Monday, August 27, 2012

Finding the "Right" Computational Model to Support Occam's Razor

(This is a rather abstract science-y post, beware....  If you don't like theoretical computer science, you'll be bored and/or baffled....  But if you do -- or if you like being bored and/or baffled, read on!  These are some technical speculations that I believe may have interesting conceptual/philosophical implications....)

One question I've been thinking about a lot lately is: What is the "right" computational model?

Occam's Razor is a powerful tool in AI, both in machine learning / data mining applications, and in a more ambitious AGI context.   But the formulation of Occam's Razor, in a practical computer science context, contains a certain arbitrariness.

Occam's Razor says to prefer the simpler hypothesis; or more subtly, to prefer hypotheses, in some sense, proportionally to their simplicity.

But what's "simple"?

An old friend of mine, Mariela Ivanova, once said: "Simplicity is so complex, I couldn't understand it."

Sometimes folks define "simplicity of X" as "length of the shortest expression of X in a specified programming language P" -- or something like that.   But of course this is too crude, so there are variations, such as "runtime of the program giving the shortest expression to X in language P"; or various weighted combinations of length and runtime as Juergen Schmidhuber and colleagues have explored in their work on "frontier search."

One can also look at a "total computational cost" simplicity measure such as "the minimum amount of space and time resources needed to compute X" on a specific machine M.

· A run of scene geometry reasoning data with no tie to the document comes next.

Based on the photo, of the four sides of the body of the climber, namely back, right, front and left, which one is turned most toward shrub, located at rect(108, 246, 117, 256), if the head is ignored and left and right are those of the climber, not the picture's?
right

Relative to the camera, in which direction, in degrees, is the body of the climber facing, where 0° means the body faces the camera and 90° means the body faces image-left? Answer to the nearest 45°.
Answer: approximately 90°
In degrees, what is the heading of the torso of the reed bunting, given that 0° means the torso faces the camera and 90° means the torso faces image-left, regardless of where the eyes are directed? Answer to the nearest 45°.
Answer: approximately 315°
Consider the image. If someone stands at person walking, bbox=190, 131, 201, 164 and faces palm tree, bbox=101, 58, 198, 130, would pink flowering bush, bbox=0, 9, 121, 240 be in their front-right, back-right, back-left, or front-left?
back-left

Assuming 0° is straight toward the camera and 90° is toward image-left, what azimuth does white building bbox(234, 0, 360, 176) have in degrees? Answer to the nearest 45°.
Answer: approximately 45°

The program-length simplicity metric is related to the Solomonoff-Levin measure on program space, which defines the probability of a program as inversely related to the length of the shortest program computing it.  Variant simplicity metrics lead to other measures on program space

All this is very nice and elegant, to write about and to prove theorems about.  But it all depends on a seemingly arbitrary assumption: what is the programming language, or machine, involved?

There's some nice old theory saying that, in a sense, for the case of "shortest program length," this choice doesn't matter.  Any universal Turing machine can simulate any other one, given a constant overhead.

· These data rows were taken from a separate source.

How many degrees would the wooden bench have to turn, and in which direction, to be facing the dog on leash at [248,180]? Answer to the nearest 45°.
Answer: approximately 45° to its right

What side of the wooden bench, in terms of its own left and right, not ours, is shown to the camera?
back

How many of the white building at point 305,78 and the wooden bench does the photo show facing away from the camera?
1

But in practice, this constant may be very large, and it sometimes does matter.

And for other simplicity measures, such as "total computational cost", no comparable theories are known.

To complete the story of the computer science basis for Occam's Razor, it seems what we need is a theory of what is the "right" programming language or machine; what is the "right" computational model.

Of course, this comes down to deciding what "right" means.

What I'd like to find are some nice theorems of the form: IF you want a programming-language/computational-model satisfying simple, elegant criteria A-B-C, THEN you  must use a programming-language/computational model essentially equivalent to P*.

If we had a good theory of this nature, then the choice of which programming-language/computational-model to use, would come down to choosing criteria A-B-C.

I looked around a bit and couldn't find any really great theoretical results of this nature.   But it's possible they exist and I just didn't figure out the right terms to search for.

My intuition is that: one can formulate some simple, elegant criteria that mathematically imply the right computational model is some sort of parallel graph rewriting.

In other words, I suspect there will be some simple, elegant criteria that are equivalent to the use of something vaguely like core Haskell.

What kind of criteria am I thinking of?  I know I'm getting a little fuzzy at this point, but I'm thinking about stuff like: "Computing W and computing f(W) should take the same amount of space and time resources," for cases where it seems intuitively obvious that W and f(W) should take the same amount of space and time resources.

Might it be possible, by imposing a few natural criteria of this nature, to derive results implying that the only way to fulfill the criteria is to use some sort of simple parallel graph rewriting based computational model?

I strongly suspect this is possible, but I've been thinking about this a while, and (a familiar story for me lately!) haven't found time to spend the needed hours/days/weeks to try to work out any details.

There is a math literature on abstract rewrite systems, as well as on the practical use of parallel graph rewriting systems to do computation.   These may provide raw material to be used to prove theorems of the sort I'm alluding to.  Or maybe some theorems equivalent to what I'm dreaming about exist somewhere, and I just didn't find them yet!

So, let's suppose someone proves theorems of the nature I'm suggesting.  What would that get us?

It would tell us, in an elegant and intuitively compelling way, what computational model to assume when applying Occam's Razor.

Of course, someone could always say "That math is nice, but I see no reason to accept your criteria.  Sure they're simple and elegant, but I happen to prefer a computational model fulfilling different criteria."   That's inevitable.

But: A community sharing a common intuition regarding which mathematical criteria are elegant and simple, would have a strong mutual intuitive reason to assume a common computational model, and thus to apply the Occam's Razor heuristic in the same way.